Se entregar é uma atitude de desapego. Desapegar-se de nossos orgulhos. Deixar ser humilhado, ser tocado pela desonestidade, naquele canto do teu mais íntimo que reservou para ser chamado de nosso. Desapegar não acontece de forma equivocada. É algo que mais acontecendo quando o seu cotidiano é emanado por energias novas. Energias que me trouxeram mais cor.

Ao mesmo tempo, você construiu teu cômodo com tijolos do companheirismo, mas os entrelaçou dúzias de difamações. Como se olhasse para esse lugar chamado de “nós” um espelho de ódio a mim, que creio nunca entender os motivos.

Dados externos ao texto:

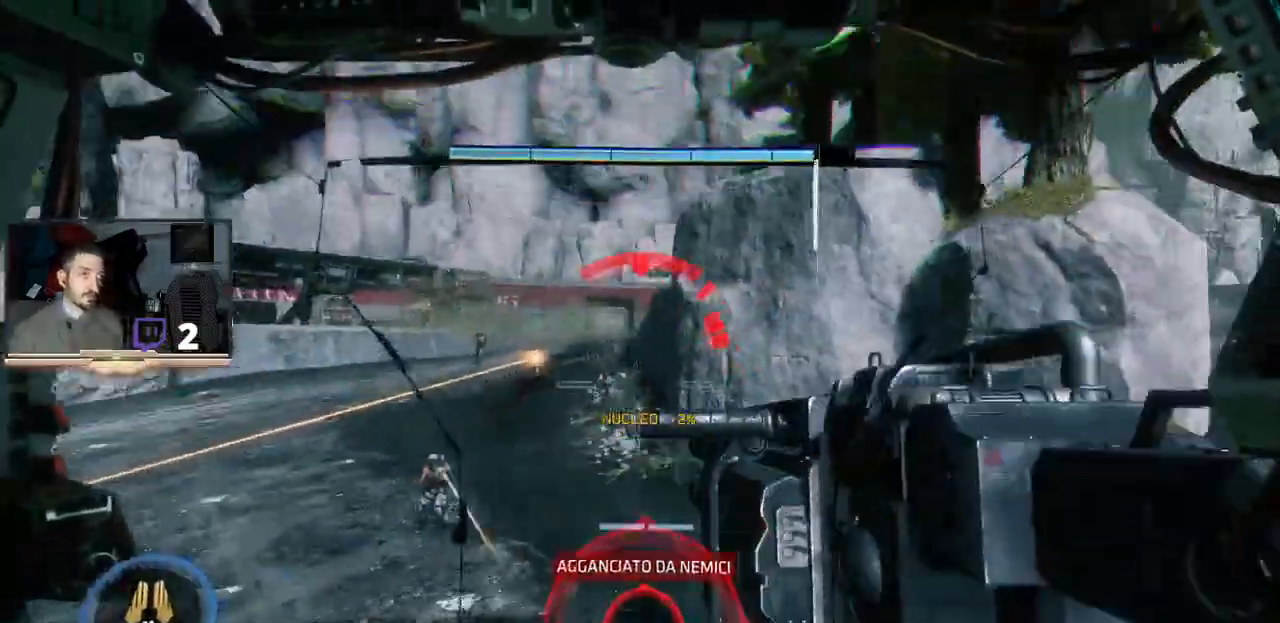
{"buttons": ["L2", "R2"], "left_stick": "up-left", "right_stick": "left", "events": [[167, "right_stick", "center"], [333, "right_stick", "left"], [500, "R2", "down"]]}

Se entregar é uma atitude de desapego. Desapegar-se de nossas verdades. Pois, não importa o que se faça. Existe uma teimosia na verdade! E ela faz de tudo para aparecer. Ela é como uma criança birrenta que você tenta dissuadi-la que o mundo não gira ao seu redor, mas ela só consegue entender o que lhe agrada, e quando ameaçada, nos empurra para bem longe de qualquer paz de espírito.

Quando a verdade chega à sua porta não existe outra saída senão recebe-la. Ela não costuma chegar de forma tão calma, apesar de ir se desabrochando em doses vertiginosamente doloridas para este anfitrião que acreditava ser uma outra coisa a verdade (a de feição dócil e palavras de saudades).

Se entregar é uma atitude de desapego. Desapegar-se de nossos confortos. É como uma festa que saiu dos trilhos, que entre os soturnos encontros ou as construções de amores paralelos, não deixa que o dia seguinte seja apenas lembranças de um livro de final amargo. O gosto das ações está na sua boca, que impregna seu corpo e define quem você é.

E então percebe que não se trata de uma história que foi lida, mas sim de palavras reais sobre como você é retratado para os outros! Que enquanto você estava em casa, construindo vida a partir de um terreno que parecia ter se aberto a mim, descobre que as sementes plantadas foram insistentemente pisoteadas não por arruaceiros alheios as felicidades liquidas que trazemos no nosso peito, mas por aquele que te propôs o “nós”.

Se entregar é uma atitude de desapego. Desapegar-se de nossas ilusões. Não importa o quanto tenha se esforçado para ser alicerce da honestidade. Não existe castelo algum que seria capaz de me proteger quando me abro para a possibilidade de você. Neste ponto, é que se percebe que não existe segurança, mas devia existir caráter; que não importa o passado, mas devia importar o presente; que não cabe limites, mas devia caber bom senso.

Hoje sou o que se podia esperar de disso tudo. Sou o resto de quase nada. Aquilo que não tem mais em que se segurar a não ser no amor próprio. E se, se entregar é uma atitude de desapego, dessa vez eu vou me desapegar de tudo o que tinha de convicto para apostar neste terreno espezinhado. Pode ser que o amanhã eu perceba que as sementes não germinaram, ou que a verdade veio me visitar, ou uma festa de escolhas erradas aconteça na minha casa. Não importa. O que eu tenho é o hoje, sou todas as dores que nunca imaginei sentir, mas, acima de tudo, sou compaixão.